5. Understand Your *REAL* Competitive Pool

Here’s where it starts to get fun. I know what you’re thinking: STARTS?! (Thank you.) You know that scene in one of the recent Rocky movies where Rocky is training Apollo Creed’s son and he says to him your real opponent is that guy right there (and he’s pointing to Creed’s image in a mirror)? Cool. Well, the take-home here (and boy it’s a stretch), is that “you really need to understand who your real competition is in order to win.” 

Same thing here. In this case, it isn’t you versus yourself. But it’s also not you versus all other applicants to your target dream school. You’re competing with ‘like-kind’ applicants. See, all business school applicants get grouped into certain categories. Stuff like: consulting, IT, family business, entrepreneurship, and so on.

Business schools are essentially making a salad. And because we’re from the west, we’re going to envision a proper American-style salad: Lettuce, tomatoes, onions, olives, candied walnuts (obvi), slice of fruit? sure, and some dressing.
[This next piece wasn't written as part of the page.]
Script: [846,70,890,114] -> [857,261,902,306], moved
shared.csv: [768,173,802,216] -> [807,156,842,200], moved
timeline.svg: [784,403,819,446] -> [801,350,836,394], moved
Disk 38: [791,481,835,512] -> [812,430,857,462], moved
When they’re assembling ingredients, and choosing tomatoes, say, they’re comparing tomatoes with tomatoes. They’re not comparing a tomato with a piece of lettuce wondering which one deserves to be in the salad––both will be in it ultimately, but ‘which tomato’ and ‘which lettuce.’ This is a crucial concept to understand.

If you’re looking to pursue a career in consulting at an MBB-type firm, they’re going to compare your candidacy with someone else pursuing roughly the same goals, with roughly the same background. They won’t look at your analytical skills the same way they scrutinize a family business applicant with an entirely different value proposition to the school. They hold consultants to their own standard. Entrepreneurs to their own standard. And so on. 

Why make a salad at all? Why not get the best of the best, and if that’s all tomatoes, so be it? Why not just pick the most lucrative fields or individuals with the highest potential for future success and call it a day? An MBA class with variety itself has a positive effect on the future potential for success for individuals inside that group. So if you end up with a class that’s 90% consultants, it doesn’t “lift all boats” the same way that a class that’s rich with diverse interests and backgrounds would.

The key question––obviously––therefore is… what salad component are you?! Pipe down Buzzfeed, yah heard it here first. Are you a tomato, or are you an almond, or are you fresh cracked pepper? It doesn’t matter what you are. What matters is that you identify your ‘salad category’ and know what makes for an attractive version of that component, and what other folks in that category are looking like these days. (This is where the perspective of an admissions consultant can help, since we know the answer, that’s literally what we’re able to see.)

Understanding your competitors changes everything about how you talk about the features that will edge out the competition in your pool. You’ll be dead in the water if you make your differentiation argument too generally, all of the time. Starting early affords you the ability to get a handle on this, and to develop the right strategic casing as you develop your arguments over time.

If this seems like a lot, it is. And it’s not for the faint of heart. But here’s some tough love: the folks who get into M7 MBA programs all share one thing in common: their hearts aren’t faint. They’re doing all this work. They get accepted into these programs because they’re showcasing everything we’re talking about here, the stuff that serves as a strong predictor for future potential.

Best advice we can give is to start early and allow yourself the time required to develop all of these arguments and angles in the best way possible so that they can then shine brightly on your finished apps. Good luck, comrades. And yep, that sure was Kenny G.